### DATA
-- Opening Marker --
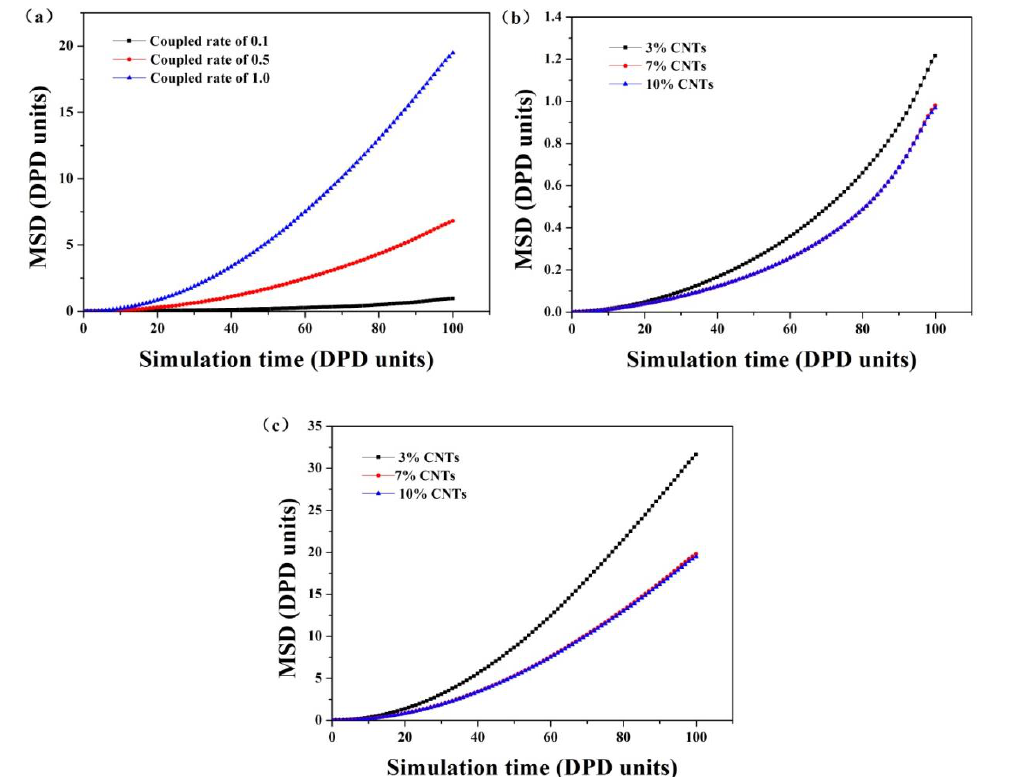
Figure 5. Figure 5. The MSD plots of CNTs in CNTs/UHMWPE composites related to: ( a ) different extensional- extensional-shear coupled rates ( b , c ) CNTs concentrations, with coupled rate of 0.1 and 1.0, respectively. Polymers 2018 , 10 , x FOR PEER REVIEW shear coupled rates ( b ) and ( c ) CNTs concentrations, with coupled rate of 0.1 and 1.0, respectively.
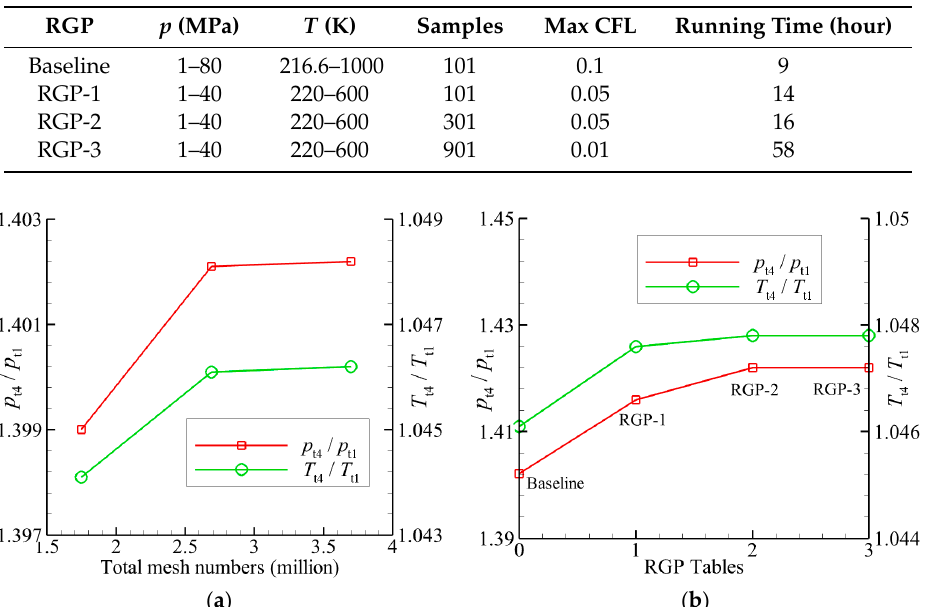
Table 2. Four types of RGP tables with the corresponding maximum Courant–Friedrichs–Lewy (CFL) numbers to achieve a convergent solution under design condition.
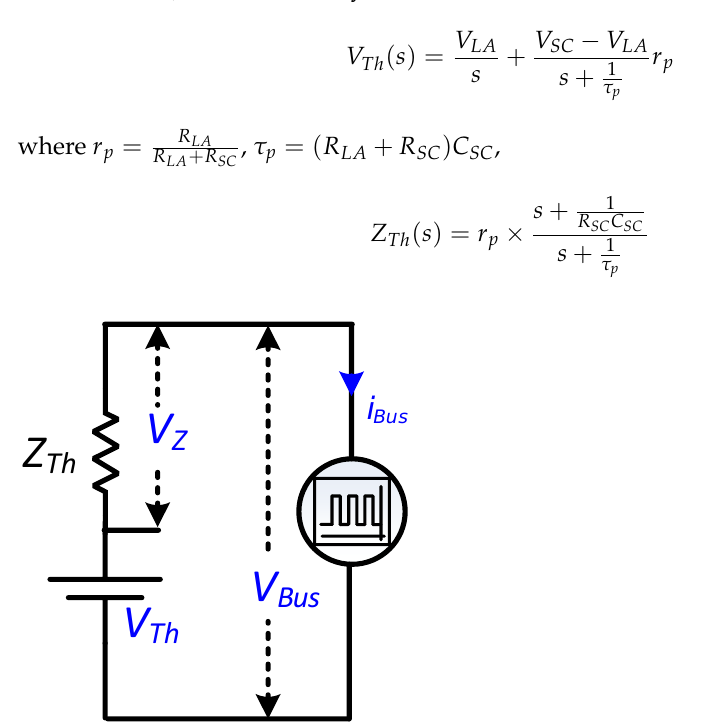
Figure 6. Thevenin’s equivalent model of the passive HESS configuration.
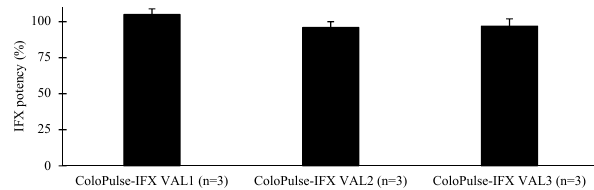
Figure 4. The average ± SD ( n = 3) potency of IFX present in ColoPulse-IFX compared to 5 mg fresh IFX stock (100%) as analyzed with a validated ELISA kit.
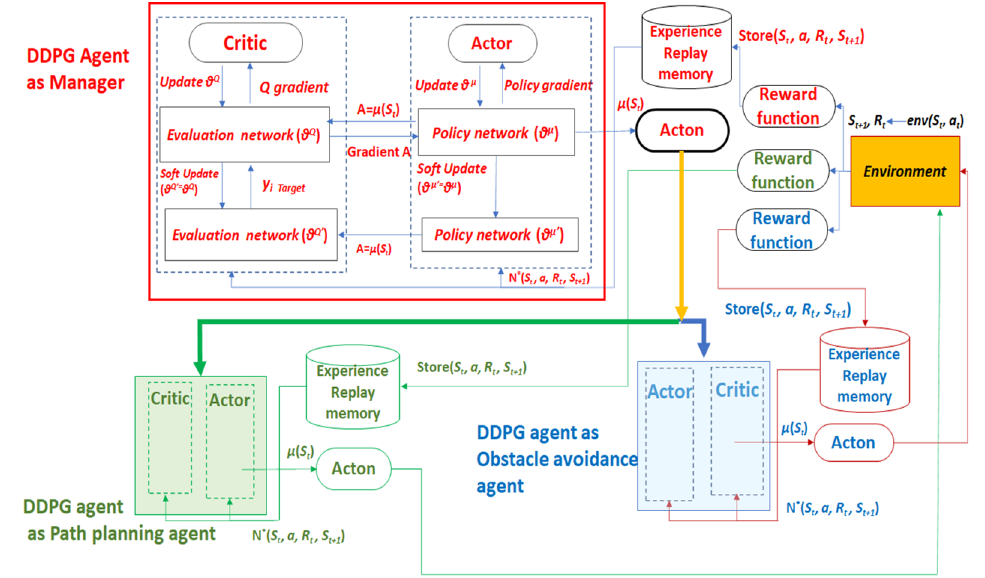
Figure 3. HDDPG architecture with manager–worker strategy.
-- Closing Marker --
-- Opening Marker --
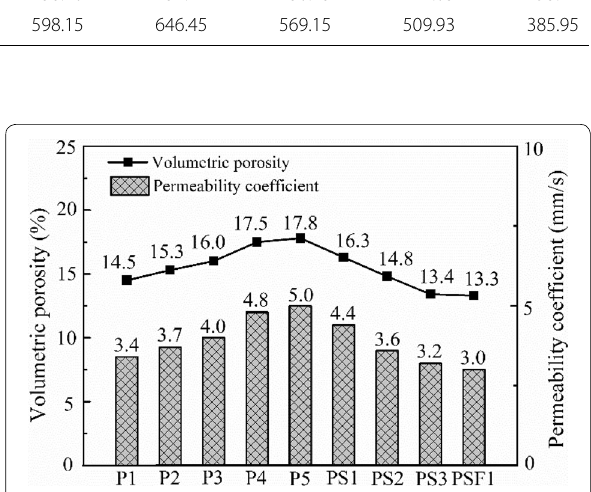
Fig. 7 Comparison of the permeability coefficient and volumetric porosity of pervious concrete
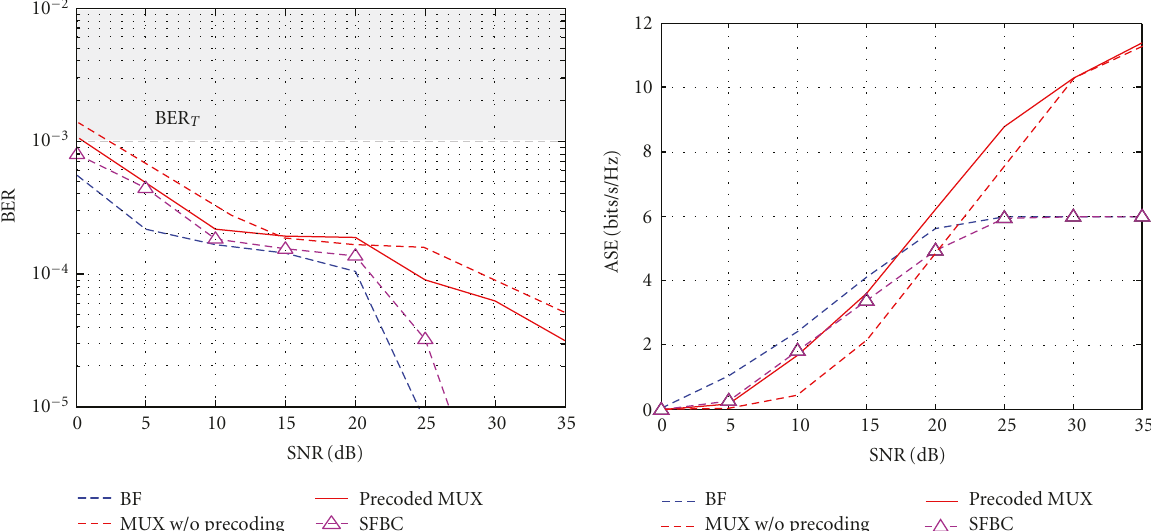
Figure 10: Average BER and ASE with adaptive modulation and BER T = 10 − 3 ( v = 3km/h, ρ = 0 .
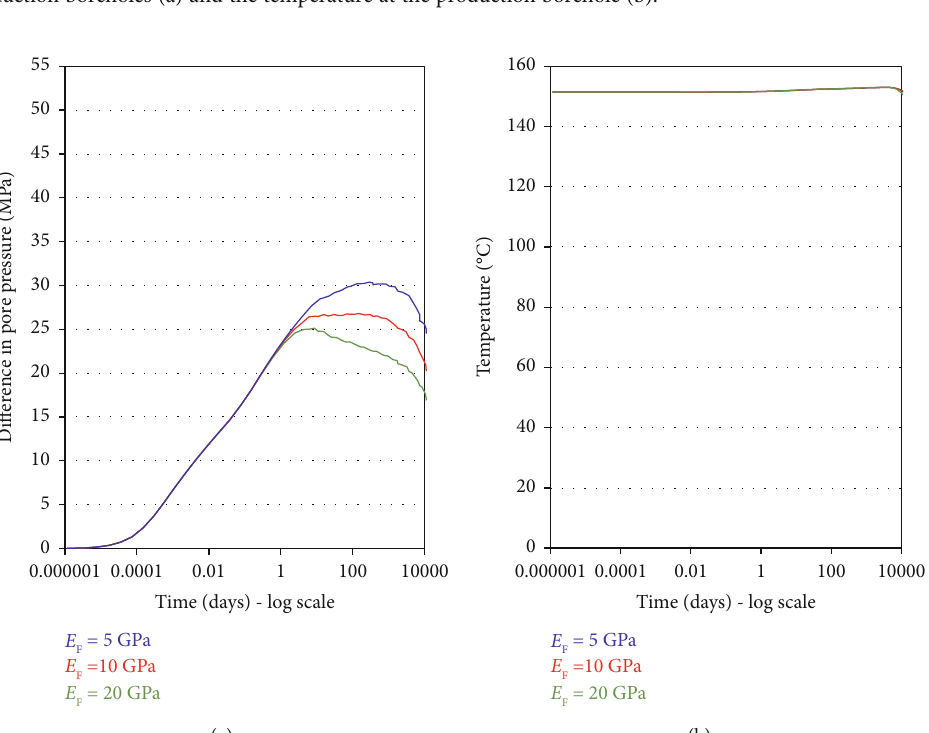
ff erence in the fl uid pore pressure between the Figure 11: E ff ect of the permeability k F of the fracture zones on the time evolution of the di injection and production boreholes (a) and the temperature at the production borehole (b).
-- Closing Marker --
-- Opening Marker --
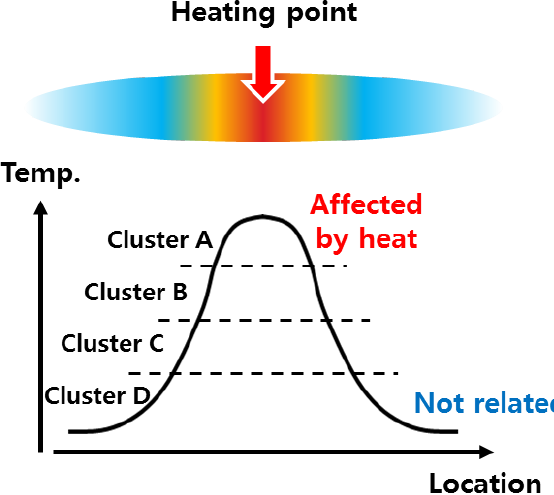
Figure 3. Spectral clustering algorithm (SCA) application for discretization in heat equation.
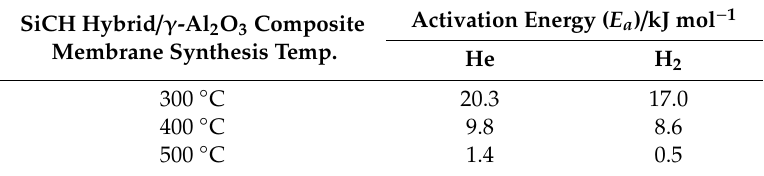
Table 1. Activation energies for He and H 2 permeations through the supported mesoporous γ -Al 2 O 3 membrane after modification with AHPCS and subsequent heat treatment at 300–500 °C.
-- Closing Marker --
Only one stretch of the data is wanted: write out exactly the lines from the one holding "Table 2. Four" through the one holding "Figure 6. Thevenin’s", both included, without the pictures.

Table 2. Four types of RGP tables with the corresponding maximum Courant–Friedrichs–Lewy (CFL) numbers to achieve a convergent solution under design condition.
Figure 6. Thevenin’s equivalent model of the passive HESS configuration.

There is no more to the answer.